Repair of cast iron cracks
- Cast iron parts are brittle and prone to pores during the casting process. Under long-term vibration and impact, it is easy to cause stress concentration and cause the shell to crack. Due to the poor weldability of cast iron and the high sealing requirements of hydraulic equipment, the traditional welding repair process cannot be repaired at all. There are generally no spare parts for such equipment on the site, and purchasing and replacing requires a lot of downtime. Such problems are now mostly repaired with polymer composite materials. The excellent mechanical properties and good adhesion and pressure resistance of polymer metal repair materials make this problem effectively solved.
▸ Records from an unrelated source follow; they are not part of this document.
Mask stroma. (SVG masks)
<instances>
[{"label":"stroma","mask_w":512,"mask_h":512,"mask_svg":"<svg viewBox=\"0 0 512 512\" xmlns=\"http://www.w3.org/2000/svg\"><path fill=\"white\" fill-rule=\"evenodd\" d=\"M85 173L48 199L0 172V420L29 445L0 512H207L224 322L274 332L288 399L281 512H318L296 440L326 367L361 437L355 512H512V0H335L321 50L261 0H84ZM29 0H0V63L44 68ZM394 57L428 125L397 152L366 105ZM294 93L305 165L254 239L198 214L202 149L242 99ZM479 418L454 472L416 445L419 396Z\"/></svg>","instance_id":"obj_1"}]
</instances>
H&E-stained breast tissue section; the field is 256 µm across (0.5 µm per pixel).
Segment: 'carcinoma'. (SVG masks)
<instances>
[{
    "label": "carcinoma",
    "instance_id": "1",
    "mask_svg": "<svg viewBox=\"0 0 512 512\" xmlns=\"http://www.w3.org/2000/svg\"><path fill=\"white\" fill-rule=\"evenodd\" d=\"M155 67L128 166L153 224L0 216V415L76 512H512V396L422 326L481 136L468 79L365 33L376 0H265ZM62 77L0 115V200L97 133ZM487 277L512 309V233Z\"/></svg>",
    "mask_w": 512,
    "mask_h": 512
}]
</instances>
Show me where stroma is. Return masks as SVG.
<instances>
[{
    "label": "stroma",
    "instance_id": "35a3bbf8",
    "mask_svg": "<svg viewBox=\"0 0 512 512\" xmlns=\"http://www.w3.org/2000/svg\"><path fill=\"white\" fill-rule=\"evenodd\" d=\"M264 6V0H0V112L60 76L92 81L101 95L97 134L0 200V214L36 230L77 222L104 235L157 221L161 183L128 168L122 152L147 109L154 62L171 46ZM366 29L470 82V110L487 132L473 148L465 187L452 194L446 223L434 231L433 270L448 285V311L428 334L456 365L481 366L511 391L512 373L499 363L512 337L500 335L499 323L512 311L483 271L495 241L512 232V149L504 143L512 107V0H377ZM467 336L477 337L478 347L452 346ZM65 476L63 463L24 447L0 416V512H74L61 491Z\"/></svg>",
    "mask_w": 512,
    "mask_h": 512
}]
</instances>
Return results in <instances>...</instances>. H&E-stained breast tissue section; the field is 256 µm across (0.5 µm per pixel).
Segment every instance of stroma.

Repair process: According to the site conditions, it is recommended that companies first connect the cracks up and down with electric welding, and weld several points to strengthen the structural force of the shell. Find the end point of the crack and punch a 4.2mm crack stop at the end point to prevent the crack from further extending. Use a sander to polish along the crack, and extend 75px to both sides. After cleaning with absolute ethanol, the polymer metal repairing material is combined with the reinforcing tape to repair the cracks.